Flynn’s videos are scratchy, faded, and superimposed over themselves, cutting rapidly between moments of motion and stasis. They spin and flash and bleed into one another like drunken memories, their secret narratives cast with characters who grin beatifically from the safety and innocence of forgotten haircuts and first apartments, past cemeteries, joggers, and station wagons of indeterminately ancient vintages. Bartz’ laconic melodies float over the lazy jangle of reverberating guitars and hypnotic snare fills, and the aural/visual effect is like observing a half-remembered dream.
Flynn originally hails from the Midwest, but he’s lived in Denton for almost 25 years. His resume reads like a festival roster of classic Denton indie bands: Jetscreamer, Raised by Tigers, History at Our Disposal, and Ox Combine. The list is long and borders on the arcane. But like many projects engendered in Denton, O. Deletron’s lineup is essentially a supergroup, composed of players who have been mainstays in the Denton and Fort Worth music scenes for a couple of decades. BULLS’ Ricky Del Toro plays drums, Flynn contributes guitar, former Spiral Sound bassist (and Fort Worth Weekly contributor) Patrick Higgins provides the low end, Thomas Horton of the Ways and Means plays keys, and Tyler Walker (whom Flynn refers to as a “Denton guy like me who’s been in a million bands”) provides “noisy keyboards and samples,” while TTxQ’s bassist Jeff Williams plays guitar.
Bartz is fronting O. Deletron, but unlike other projects in which he’s played guitar or bass, he’s only singing.
“When [Flynn] asked me to join in, I was like, ‘I don’t want to play anything, just write the lyrics and try the frontman avenue,’ ” he said.
For their debut show on Friday at Arlington’s Division Brewing, Flynn and company have worked up a set of six songs, though Flynn says they are working on more material.
“They’re all in various stages, like a car up on blocks in the driveway,” he said.
The band’s name comes from a species of Pacific Ocean squid known for its unusual method of distracting and escaping predators: When threatened, it lodges one of its hooked tentacles into the body of a would-be predator before ripping itself away from its own appendage to escape, leaving its assailant confused and hungry. Its mating habits are kind of wacky, too. Because their habitat is the murky depths of the ocean’s pelagic zone, the squids can hardly see anything. Thus, males of the species have trouble discerning the difference between genders, attaching their sperm packets to any other O. Deletron they run across and hoping for the best.
Given the unusual, lyrics-focused way Flynn and Bartz came up with the songs, naming their band after such an unusual creature is apt. Flynn gives Bartz “all the credit” for his lyrics.
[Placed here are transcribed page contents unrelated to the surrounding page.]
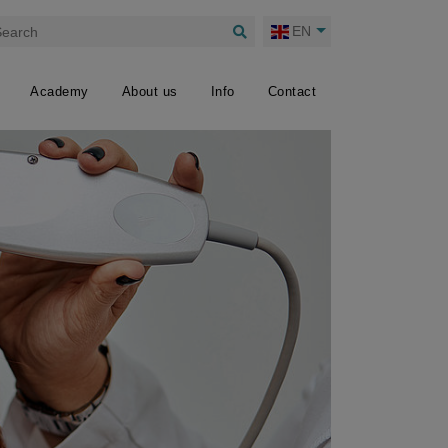
EN
Academy
About us
Info
Contact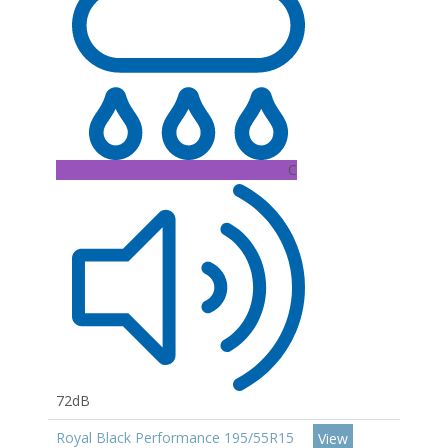
C
72dB
Royal Black Performance 195/55R15
View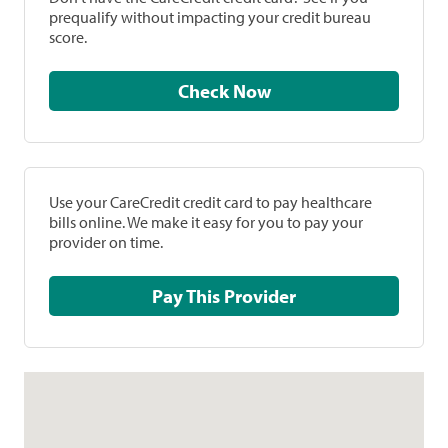
prequalify without impacting your credit bureau
score.
Check Now
Use your CareCredit credit card to pay healthcare
bills online. We make it easy for you to pay your
provider on time.
Pay This Provider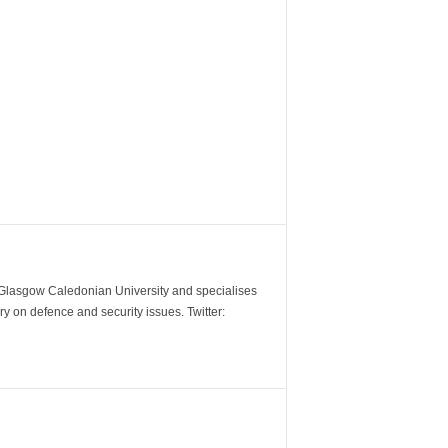
m Glasgow Caledonian University and specialises
y on defence and security issues. Twitter: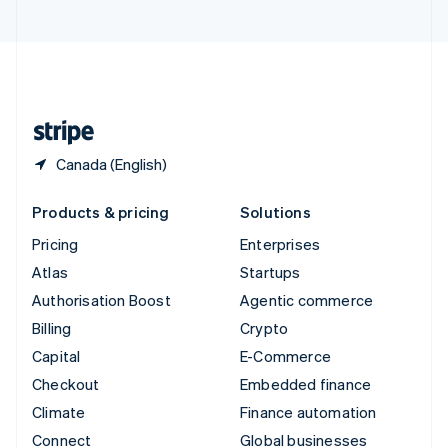
United Arab Emirates
English
United Kingdom
English
United States
English
Español
简体中文
Canada (English)
Products & pricing
Solutions
Pricing
Enterprises
Atlas
Startups
Authorisation Boost
Agentic commerce
Billing
Crypto
Capital
E-Commerce
Checkout
Embedded finance
Climate
Finance automation
Connect
Global businesses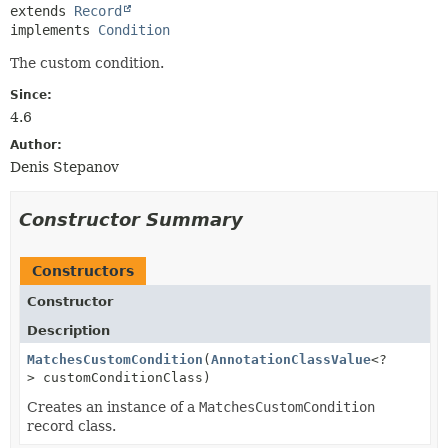
extends 
Record
implements 
Condition
The custom condition.
Since:
4.6
Author:
Denis Stepanov
Constructor Summary
Constructors
Constructor
Description
MatchesCustomCondition
(
AnnotationClassValue
<?
> customConditionClass)
Creates an instance of a
MatchesCustomCondition
record class.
He said it’s the most fun he’s had being in a group. And connecting within a group is an important theme in Flynn’s videos and Bartz’ words. In “Picture Yourself Here,” Bartz muses wistfully about car rides and summer days over footage of Flynn’s friends lounging in some living room 25 years ago. They’re young and laughing, beers in hand, and as the POV whips back and forth from face to face, Bartz repeats “Feel like it’s over,” as the song draws to a close. It’s nostalgic and autumnal, and it makes you realize that the videos you snap now will mean a lot more when you’re old.
9pm Friday w/Jay Satellite and Cameron Smith at Division Brewing, 506 E Main St, Arlington. $5. 682-276-1276.